Head-to-head mismatch within a zone causes coverage problems that show up clearly in catch-can data. If a zone mixes rotor heads (which have low precipitation rates) with pop-up spray heads (which have high precipitation rates), areas covered by the two head types receive dramatically different amounts of water in the same run time. Properly designed zones use heads with matched precipitation rates throughout.
Improving DU: What Actually Works
Pressure regulation is the highest-impact improvement for many commercial systems. Installing pressure-regulating stems in sprinkler heads (available from Hunter, Rain Bird, and Toro) ensures that every head operates at its designed pressure regardless of the supply pressure at the zone valve. For zones with significant pressure variation across their area, pressure regulation alone can improve DU by 10–15 points.
Head replacement or repositioning addresses spacing problems that can’t be solved by pressure regulation. Replacing worn or clogged heads that are throwing short of their intended radius, repositioning heads that have settled or tilted over time, and replacing mismatched head types within zones all contribute to DU improvement. A head replacement program informed by catch-can data — targeting specific locations that showed low collection — is far more cost-effective than blanket head replacement.
Zone redesign is sometimes necessary when fundamental layout problems make incremental improvements insufficient.
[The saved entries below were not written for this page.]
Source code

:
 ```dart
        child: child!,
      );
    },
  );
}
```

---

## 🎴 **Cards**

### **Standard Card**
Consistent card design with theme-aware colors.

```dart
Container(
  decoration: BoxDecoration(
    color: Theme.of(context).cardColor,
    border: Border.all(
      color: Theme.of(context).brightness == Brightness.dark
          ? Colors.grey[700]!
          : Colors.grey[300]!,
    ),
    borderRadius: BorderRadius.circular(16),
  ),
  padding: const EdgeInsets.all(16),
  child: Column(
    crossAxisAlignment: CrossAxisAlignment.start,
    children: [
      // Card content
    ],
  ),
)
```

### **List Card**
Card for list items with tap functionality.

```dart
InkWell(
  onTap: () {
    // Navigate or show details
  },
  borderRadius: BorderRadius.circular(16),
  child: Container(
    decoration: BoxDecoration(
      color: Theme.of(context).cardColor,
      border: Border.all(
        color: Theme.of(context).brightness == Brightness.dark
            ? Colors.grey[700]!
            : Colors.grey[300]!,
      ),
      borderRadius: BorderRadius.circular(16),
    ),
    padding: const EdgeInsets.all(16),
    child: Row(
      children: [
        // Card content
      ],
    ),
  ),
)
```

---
A zone with inherently poor head spacing, problematic topography, or pipe sizing that can’t be corrected without major excavation may need to be redesigned and rebuilt. Catch-can data from a water audit identifies which zones are worth improving incrementally and which need more significant intervention.
Conclusion
Distribution Uniformity is the metric that connects your irrigation system’s hardware performance to your water bill and turf quality outcomes. A comprehensive water audit gives you the DU numbers for every zone on your property — and from those numbers, a clear picture of where money is being wasted and what improvements will have the greatest impact. If you’ve never had your system audited, you’re managing irrigation in the dark.